Hostage takers released two foreigners abducted nearly two weeks earlier in a deadly raid on their offices in restive southern Nigeria, police said Wednesday.
The Colombian and Filipino workers were released late Tuesday in the main oil center of Port Harcourt, and both were in good health, said police spokeswoman Ireju Barasua. In Manila, the Philippine Foreign Affairs Department confirmed the release.
Gunmen wearing military fatigues and traveling by boat attacked the workers' riverside compound near Port Harcourt on Sept. 27, spiriting away the hostages. A Colombian oil worker died in the raid.
Barasua said the kidnappers handed over the hostages after military authorities threatened and attack to liberate the pair, working for oil and gas services firm Saipem, which is 43 percent owned by Eni SpA.
Some 200 foreigners have been seized in southern Nigeria since late 2005, when a new militant group launched attacks bombings and kidnappings targeting the oil industry, cutting nearly one quarter of regular production in Nigeria, Africa's biggest crude producer. Criminal gangs soon joined the practice of kidnapping.

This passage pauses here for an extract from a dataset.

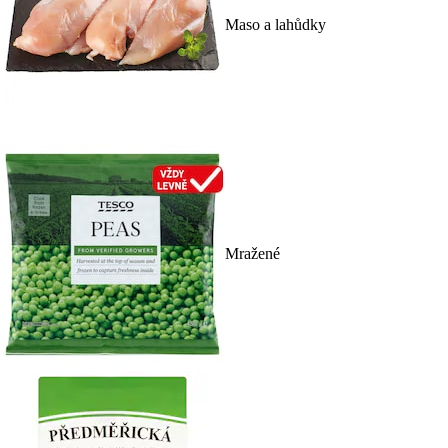
Maso a lahůdky
Mražené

Hostages are generally released unharmed after a ransom is paid, but the violence has caused many international companies to curtail their operations in the Niger Delta oil region. New President Umaru Yar'Adua has made calming the area a main national priority, and the government has reached out to militant groups. His vice president is from one of the main ethnic groups in the region agitating for more oil-industry funds for their impoverished region.
While sporadic attacks still occur, violence has waned since Yar'Adua took power May 29 after deeply flawed elections that international observers have deemed not credible.